South Dakota has passed a law requiring retailers with more than $100,000 in annual sales or 200 transactions in the state to pay a 4.5 percent tax. It is meant to get the court to reconsider its decision in Quill v. North Dakota that says only retailers with a presence in the state can be forced to pay taxes in the state.
South Dakota Attorney General Marty Jackley told the court there was good reason to abandon the ruling, despite the court's reluctance to overturn its own precedents.
"First, our states are losing massive sales tax revenues that we need for education, health care and infrastructure," Jackley told the court. "Second, our small businesses on Main Street are being harmed because of the unlevel playing field created by Quill, where out-of-state remote sellers are given a price advantage."
But he was met with a surprising level of skepticism.
"Isn't the problem not Quill but the fact that you don't have a mechanism to collect from consumers?" asked Justice Sonia Sotomayor, noting that purchasers are technically still required to pay the tax. "So find a way to collect from them."
Justice Samuel Alito noted that despite the court's ruling, Congress could pass legislation that allows the collections.
When Jackley said Congress has failed to act, Justice Elena Kagan said that did not help his case.
"This is a very prominent issue which Congress has been aware of for a very long time and has chosen not to do something about that," Kagan said. "And that seems to make . . . your bar higher to surmount, isn't it?"

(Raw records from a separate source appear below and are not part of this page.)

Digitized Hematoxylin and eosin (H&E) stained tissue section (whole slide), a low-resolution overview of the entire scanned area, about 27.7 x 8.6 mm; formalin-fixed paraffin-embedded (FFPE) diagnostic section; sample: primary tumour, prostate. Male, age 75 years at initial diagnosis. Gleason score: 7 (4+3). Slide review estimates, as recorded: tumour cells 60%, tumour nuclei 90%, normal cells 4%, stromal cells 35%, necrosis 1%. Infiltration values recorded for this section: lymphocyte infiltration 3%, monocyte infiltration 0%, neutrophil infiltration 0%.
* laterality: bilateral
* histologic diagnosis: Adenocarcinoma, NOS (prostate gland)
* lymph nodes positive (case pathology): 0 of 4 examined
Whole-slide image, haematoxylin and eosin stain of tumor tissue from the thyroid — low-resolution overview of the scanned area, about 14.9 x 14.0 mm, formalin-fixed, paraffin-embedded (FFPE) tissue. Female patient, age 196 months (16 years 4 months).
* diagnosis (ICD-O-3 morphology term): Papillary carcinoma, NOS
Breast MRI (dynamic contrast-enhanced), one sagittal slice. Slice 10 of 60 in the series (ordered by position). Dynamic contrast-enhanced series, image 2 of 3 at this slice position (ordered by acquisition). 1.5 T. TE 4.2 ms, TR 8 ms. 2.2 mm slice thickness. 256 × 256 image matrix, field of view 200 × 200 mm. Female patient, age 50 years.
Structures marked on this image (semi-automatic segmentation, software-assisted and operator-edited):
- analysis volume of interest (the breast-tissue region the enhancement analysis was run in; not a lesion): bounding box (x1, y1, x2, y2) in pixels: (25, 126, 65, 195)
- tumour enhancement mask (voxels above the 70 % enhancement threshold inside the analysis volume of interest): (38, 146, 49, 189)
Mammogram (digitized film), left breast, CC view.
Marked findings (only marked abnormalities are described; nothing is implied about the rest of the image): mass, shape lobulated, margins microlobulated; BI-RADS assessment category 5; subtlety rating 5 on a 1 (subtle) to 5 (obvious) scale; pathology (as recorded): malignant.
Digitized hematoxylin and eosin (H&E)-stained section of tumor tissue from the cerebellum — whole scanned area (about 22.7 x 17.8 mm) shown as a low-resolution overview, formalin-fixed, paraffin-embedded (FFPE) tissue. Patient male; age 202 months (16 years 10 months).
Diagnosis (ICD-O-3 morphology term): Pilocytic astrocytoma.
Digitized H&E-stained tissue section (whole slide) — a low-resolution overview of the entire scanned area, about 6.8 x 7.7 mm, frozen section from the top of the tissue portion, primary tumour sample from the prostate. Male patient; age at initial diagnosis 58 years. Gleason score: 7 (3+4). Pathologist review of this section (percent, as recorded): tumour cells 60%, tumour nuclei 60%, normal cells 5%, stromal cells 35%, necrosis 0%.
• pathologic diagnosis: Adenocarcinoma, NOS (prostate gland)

And Chief Justice John Roberts said all agree that more and more large retailers - led by the biggest one, Amazon.com - are collecting sales tax even in places where they do not have a physical presence. (Amazon's founder, Jeff Bezos, also owns The Washington Post.)
Perhaps noncompliance has "peaked," Roberts said, and the problem is "diminishing rather than expanding."
Several justices said the court was not in a position to offer a "tailored" response. Overturning Quill, they said, would allow states to go far beyond the model legislation that South Dakota passed, requiring collection by retailers with a single sale in a state or perhaps trying to force the companies to comply retroactively.
Jackley and Deputy Solicitor General Malcolm Stewart tried to counter those hypotheticals.
"Nobody on the other side is even contending that if every state did exactly what South Dakota has done, that the burdens would be exorbitant," Stewart said.
Three justices - Anthony Kennedy, Clarence Thomas and Neil Gorsuch - have questioned the wisdom of Quill. Justice Ruth Bader Ginsburg seemed ready to join them.
If time has shown the court's decision to be out of touch with a new reality, Ginsburg said, "Why should the court which created the doctrine say: Well, we'll let Congress fix up what turns out to be our obsolete precedent?"
Kennedy said he had not heard anyone say that the Quill decision, which referred to sales from mail-order catalogs, was correct, only that Congress could fix it.
"The assumption of many of these questions is that Quill is incorrect, but that doesn't make any difference," Kennedy said. "And I'm suggesting that it does make a difference when Congress acts" that the court has made the proper constitutional decision.
South Dakota sued three large online retailers - Wayfair, Overstock and Newegg - for not complying with its new law. The lawyer representing them, George Isaacson, said it would be expensive and difficult for online companies to comply with the sales tax regimes of more than 12,000 taxing jurisdictions across the country.
But Gorsuch said "there are a lot of retailers that have to comply with lots of different jurisdictions' rules," and he wondered why the court should favor one business model over another.
Justice Stephen Breyer said conflicting estimates on the amount of revenue lost and on the cost to businesses of complying with state requirements made the case difficult.
"When I read your briefs, I thought, "Absolutely right,' " Breyer told Jackley. "And then I read through the other briefs, and I thought, "Absolutely right." And you cannot both be absolutely right."
The case is South Dakota v. Wayfair.